11. ASSIGNMENTS: Buyer’s rights under these terms and conditions may not be assigned without seller’s prior written consent. However, foregoing does not limit buyer’s right, upon making payment in full, from transferring title to the merchandise subject to written notice to and transfer of title on the records of seller.

 

12. BINDING ON SUCCESSORS: These terms and conditions shall be binding on the heirs, executors, administrators, successors and assigns of the buyer. Buyer further agrees that seller may assign its rights under this agreement and that this agreement shall be binding upon and inure to the benefit of the successors and assigns of the seller.

 

13. ENTIRE AGREEMENT: These terms and conditions consist of all terms which have been agreed to upon between the parties with the exception of any (1) credit application provided by buyer, and/or (II) additional terms as provided on seller’s invoices. These terms and conditions replace all other discussions and agreements, whether oral or written, expressed or implied, as relating to those goods and services. No subsequent discussion or agreement can change the terms of this contract unless it is expressly written, agreed and signed to by both parties.

 

14. JURISDICTION: If any provision of these terms and conditions is held by a court of competent jurisdiction to be invalid, void, unenforceable, or held to be contrary to law, the remaining provisions will remain in full force and effect.
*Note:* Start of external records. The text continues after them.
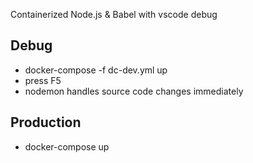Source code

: Containerized Node.js &amp; Babel with vscode debug

## Debug
* docker-compose -f dc-dev.yml up
* press F5
* nodemon handles source code changes immediately 
## Production
* docker-compose up
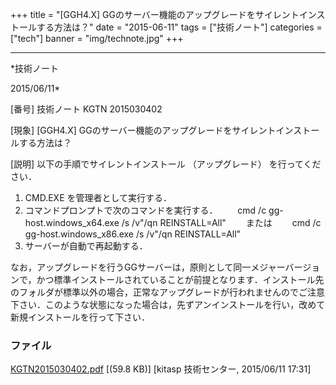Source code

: ﻿+++
title = "[GGH4.X] GGのサーバー機能のアップグレードをサイレントインストールする方法は？"
date = "2015-06-11"
tags = ["技術ノート"]
categories = ["tech"]
banner = "img/technote.jpg"
+++

-----------------------------------------------------------------------------------------------------------------------------

*技術ノート

2015/06/11*


[番号]
技術ノート KGTN 2015030402

[現象]
[GGH4.X]
GGのサーバー機能のアップグレードをサイレントインストールする方法は？

[説明]
以下の手順でサイレントインストール （アップグレード） を行ってください．

1) CMD.EXE を管理者として実行する．
2) コマンドプロンプトで次のコマンドを実行する．
　　cmd /c gg-host.windows_x64.exe /s /v"/qn REINSTALL=All"
　　または
　　cmd /c gg-host.windows_x86.exe /s /v"/qn REINSTALL=All"
3) サーバーが自動で再起動する．

なお，アップグレードを行うGGサーバーは，原則として同一メジャーバージョンで，かつ標準インストールされていることが前提となります．インストール先のフォルダが標準以外の場合，正常なアップグレードが行われませんのでご注意下さい．このような状態になった場合は，先ずアンインストールを行い，改めて新規インストールを行って下さい．


### ファイル

 
 


[KGTN2015030402.pdf](http://techreport.kitasp.net/attachments/download/1868/KGTN2015030402.pdf)
 [(59.8 KB)] [kitasp 技術センター, 2015/06/11
17:31]


 


 

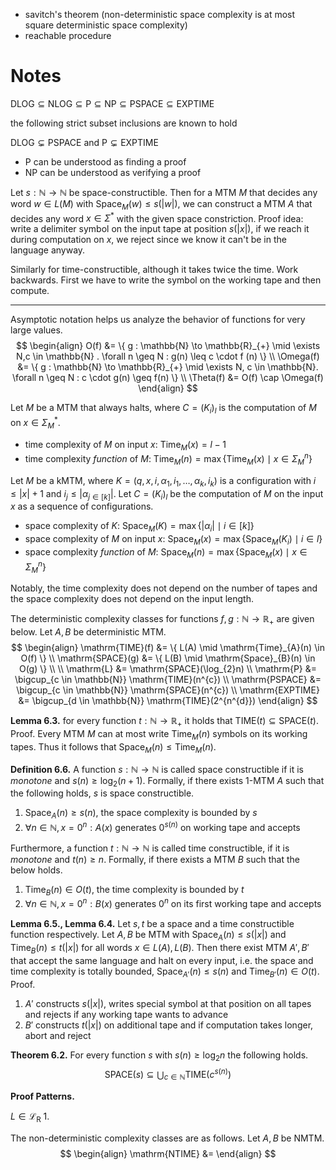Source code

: 
- savitch's theorem (non-deterministic space complexity is at most square deterministic space complexity)
- reachable procedure

# Notes

$\mathrm{DLOG} \subseteq \mathrm{NLOG} \subseteq \mathrm{P} \subseteq \mathrm{NP} \subseteq \mathrm{PSPACE} \subseteq \mathrm{EXPTIME}$

the following strict subset inclusions are known to hold

$\mathrm{DLOG} \subsetneq \mathrm{PSPACE}$ and $\mathrm{P} \subsetneq \mathrm{EXPTIME}$

- $\mathrm{P}$ can be understood as finding a proof
- $\mathrm{NP}$ can be understood as verifying a proof



Let $s : \mathbb{N} \to \mathbb{N}$ be space-constructible. Then for a MTM $M$ that decides any word $w \in L(M)$ with $\mathrm{Space}_{M}(w) \leq s(|w|)$, we can construct a MTM $A$ that decides any word $x \in \Sigma^{*}$ with the given space constriction. Proof idea: write a delimiter symbol on the input tape at position $s(|x|)$, if we reach it during computation on $x$, we reject since we know it can't be in the language anyway.

Similarly for time-constructible, although it takes twice the time. Work backwards. First we have to write the symbol on the working tape and then compute.

___

Asymptotic notation helps us analyze the behavior of functions for very large values.
$$
\begin{align}
O(f) &= \{ g : \mathbb{N} \to \mathbb{R}_{+} \mid \exists N,c \in \mathbb{N} . \forall n \geq N : g(n) \leq c \cdot f (n) \} \\
\Omega(f) &= \{   g : \mathbb{N}  \to \mathbb{R}_{+} \mid \exists N, c \in \mathbb{N}. \forall n \geq N : c \cdot g(n) \geq f(n)  \} \\
\Theta(f) &= O(f) \cap \Omega(f)
\end{align}
$$


Let $M$ be a MTM that always halts, where $C = (K_{i})_{l}$ is the computation of $M$ on $x \in \Sigma_{M}^{*}$.

- time complexity of $M$ on input $x$:		$\mathrm{Time}_{M}(x) = l - 1$
- time complexity *function* of $M$:		$\mathrm{Time}_{M}(n) = \max\{ \mathrm{Time}_{M}(x) \mid x \in \Sigma_{M}^{n} \}$

Let $M$ be a kMTM, where $K = (q, x, i, \alpha_{1}, i_{1}, \dots, \alpha_{k}, i_{k})$ is a configuration with $i \leq |x| + 1$ and $i_{j} \leq |\alpha_{j \in [k]}|$. Let $C = (K_{i})_{l}$ be the computation of $M$ on the input $x$ as a sequence of configurations.

- space complexity of $K$:				$\mathrm{Space}_{M}(K) = \max\{ |\alpha_{i}| \mid i \in [k] \}$
- space complexity of $M$ on input $x$:		$\mathrm{Space}_{M}(x) = \max\{ \mathrm{Space}_{M}(K_{i}) \mid i \in l \}$
- space complexity *function* of $M$:		$\mathrm{Space}_{M}(n) = \max\{ \mathrm{Space}_{M}(x) \mid x \in \Sigma_{M}^{n} \}$

Notably, the time complexity does not depend on the number of tapes and the space complexity does not depend on the input length.


The deterministic complexity classes for functions $f, g : \mathbb{N} \to \mathbb{R}_{+}$ are given below. Let $A, B$ be deterministic MTM.
$$
\begin{align}
\mathrm{TIME}(f) &= \{  L(A) \mid \mathrm{Time}_{A}(n) \in O(f) \} \\
\mathrm{SPACE}(g) &= \{ L(B) \mid \mathrm{Space}_{B}(n) \in O(g) \} \\
 \\
\mathrm{L} &= \mathrm{SPACE}(\log_{2}n) \\
\mathrm{P} &=  \bigcup_{c \in \mathbb{N}} \mathrm{TIME}(n^{c}) \\
\mathrm{PSPACE} &= \bigcup_{c \in \mathbb{N}} \mathrm{SPACE}(n^{c}) \\
\mathrm{EXPTIME} &= \bigcup_{d \in \mathbb{N}} \mathrm{TIME}(2^{n^{d}})
\end{align}
$$

**Lemma 6.3.** for every function $t : \mathbb{N} \to \mathbb{R}_{+}$ it holds that $\mathrm{TIME}(t) \subseteq \mathrm{SPACE}(t)$. Proof. Every MTM $M$ can at most write $\mathrm{Time}_{M}(n)$ symbols on its working tapes. Thus it follows that $\mathrm{Space}_{M}(n) \leq \mathrm{Time}_{M}(n)$.


**Definition 6.6.** A function $s : \mathbb{N} \to \mathbb{N}$ is called space constructible if it is *monotone* and $s(n) \geq \log_{2}(n+1)$. Formally, if there exists 1-MTM $A$ such that the following holds, $s$ is space constructible.
1. $\mathrm{Space}_{A}(n) \geq s(n)$, the space complexity is bounded by $s$
2. $\forall n \in \mathbb{N}, x = 0^{n} : A(x) \text{ generates } 0^{s(n)} \text{ on working tape and accepts}$

Furthermore, a function $t : \mathbb{N} \to \mathbb{N}$ is called time constructible, if it is *monotone* and  $t(n) \geq n$. Formally, if there exists a MTM $B$ such that the below holds.
1. $\mathrm{Time}_{B}(n) \in O(t)$, the time complexity is bounded by $t$
2. $\forall n \in \mathbb{N}, x = 0^{n} : B(x) \text{ generates } 0^{n} \text{ on its first working tape and accepts}$

**Lemma 6.5., Lemma 6.4.** Let $s, t$ be a space and a time constructible function respectively. Let $A, B$ be MTM with $\mathrm{Space}_{A}(n) \leq s(|x|)$ and $\mathrm{Time}_{B}(n) \leq t(|x|)$ for all words $x \in L(A), L(B)$. Then there exist MTM $A', B'$ that accept the same language and halt on every input, i.e. the space and time complexity is totally bounded, $\mathrm{Space}_{A'}(n) \leq s(n)$ and $\mathrm{Time}_{B'}(n) \in O(t)$. Proof.
1. $A'$ constructs $s(|x|)$, writes special symbol at that position on all tapes and rejects if any working tape wants to advance
2. $B'$ constructs $t(|x|)$ on additional tape and if computation takes longer, abort and reject


**Theorem 6.2.** For every function $s$ with $s(n) \geq \log_{2}n$ the following holds.
$$
\mathrm{SPACE}(s) \subseteq \bigcup_{c \in \mathbb{N}} \mathrm{TIME}(c^{s(n)})
$$

**Proof Patterns.**

$L \in \mathcal{L}_{\mathrm{R}}$
1. 




The non-deterministic complexity classes are as follows. Let $A, B$ be NMTM.
$$
\begin{align}
\mathrm{NTIME} &= 
\end{align}
$$
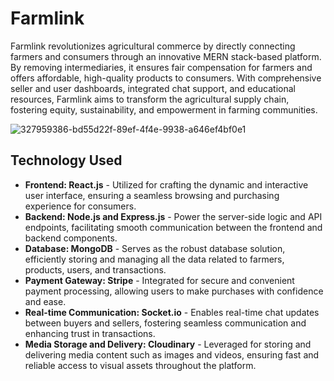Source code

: 
# Farmlink

Farmlink revolutionizes agricultural commerce by directly connecting farmers and consumers through an innovative MERN stack-based platform. By removing intermediaries, it ensures fair compensation for farmers and offers affordable, high-quality products to consumers. With comprehensive seller and user dashboards, integrated chat support, and educational resources, Farmlink aims to transform the agricultural supply chain, fostering equity, sustainability, and empowerment in farming communities.

![327959386-bd55d22f-89ef-4f4e-9938-a646ef4bf0e1](https://github.com/user-attachments/assets/60c4773e-4d2f-4a18-983b-f5cb7e900d2c)

## Technology Used
- **Frontend: React.js** - Utilized for crafting the dynamic and interactive user interface, ensuring a seamless browsing and purchasing experience for consumers.
- **Backend: Node.js and Express.js** - Power the server-side logic and API endpoints, facilitating smooth communication between the frontend and backend components.
- **Database: MongoDB** - Serves as the robust database solution, efficiently storing and managing all the data related to farmers, products, users, and transactions.
- **Payment Gateway: Stripe** - Integrated for secure and convenient payment processing, allowing users to make purchases with confidence and ease.
- **Real-time Communication: Socket.io** - Enables real-time chat updates between buyers and sellers, fostering seamless communication and enhancing trust in transactions.
- **Media Storage and Delivery: Cloudinary** - Leveraged for storing and delivering media content such as images and videos, ensuring fast and reliable access to visual assets throughout the platform.




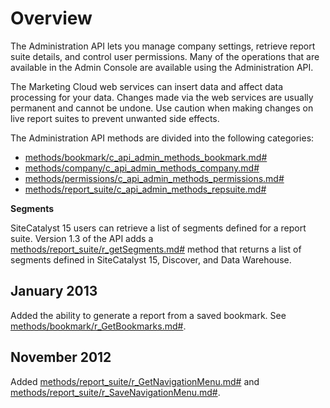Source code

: # Overview

The Administration API lets you manage company settings, retrieve report suite details, and control user permissions. Many of the operations that are available in the Admin Console are available using the Administration API.

The Marketing Cloud web services can insert data and affect data processing for your data. Changes made via the web services are usually permanent and cannot be undone. Use caution when making changes on live report suites to prevent unwanted side effects.

The Administration API methods are divided into the following categories:

-   [methods/bookmark/c\_api\_admin\_methods\_bookmark.md\#](methods/bookmark/c_api_admin_methods_bookmark.md#) 
-   [methods/company/c\_api\_admin\_methods\_company.md\#](methods/company/c_api_admin_methods_company.md#) 
-   [methods/permissions/c\_api\_admin\_methods\_permissions.md\#](methods/permissions/c_api_admin_methods_permissions.md#) 
-   [methods/report\_suite/c\_api\_admin\_methods\_repsuite.md\#](methods/report_suite/c_api_admin_methods_repsuite.md#) 

**Segments** 

SiteCatalyst 15 users can retrieve a list of segments defined for a report suite. Version 1.3 of the API adds a [methods/report\_suite/r\_getSegments.md\#](methods/report_suite/r_getSegments.md#) method that returns a list of segments defined in SiteCatalyst 15, Discover, and Data Warehouse.

## January 2013

Added the ability to generate a report from a saved bookmark. See [methods/bookmark/r\_GetBookmarks.md\#](methods/bookmark/r_GetBookmarks.md#).

## November 2012

Added [methods/report\_suite/r\_GetNavigationMenu.md\#](methods/report_suite/r_GetNavigationMenu.md#) and [methods/report\_suite/r\_SaveNavigationMenu.md\#](methods/report_suite/r_SaveNavigationMenu.md#).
These terms and conditions will be governed by and construed in accordance with the laws of the United States of America, and of the State of California, and the parties consent to personal jurisdiction and venue in the state courts located in the County of Los Angeles, California.

 

15. ATTORNEY’S FEES: In any action at law or in equity to enforce any of the provisions or rights under these terms and conditions and/or for collection of amounts due, the prevailing party shall be entitled to recover from the unsuccessful party all costs, expenses and attorney’s fees incurred therein by the prevailing party (including without limitation, such costs, expenses and fees on any subsequent appeals), and if such prevailing party shall recover judgment in any such action or proceeding, such costs and expenses including those of expert witnesses and attorney’s fees, shall be included as part of the judgment.

 

16. FORCE MAJEURE: If by any reason of act of God, or force majeure such as fire, war, terror, earthquake, strike and/or lockout, labor controversy, civil unrest, acts of any government agencies or officers, or any order, regulation or ruling thereof, seller is prevented from making delivery, seller shall have the right to extend the delivery time for a reasonable period.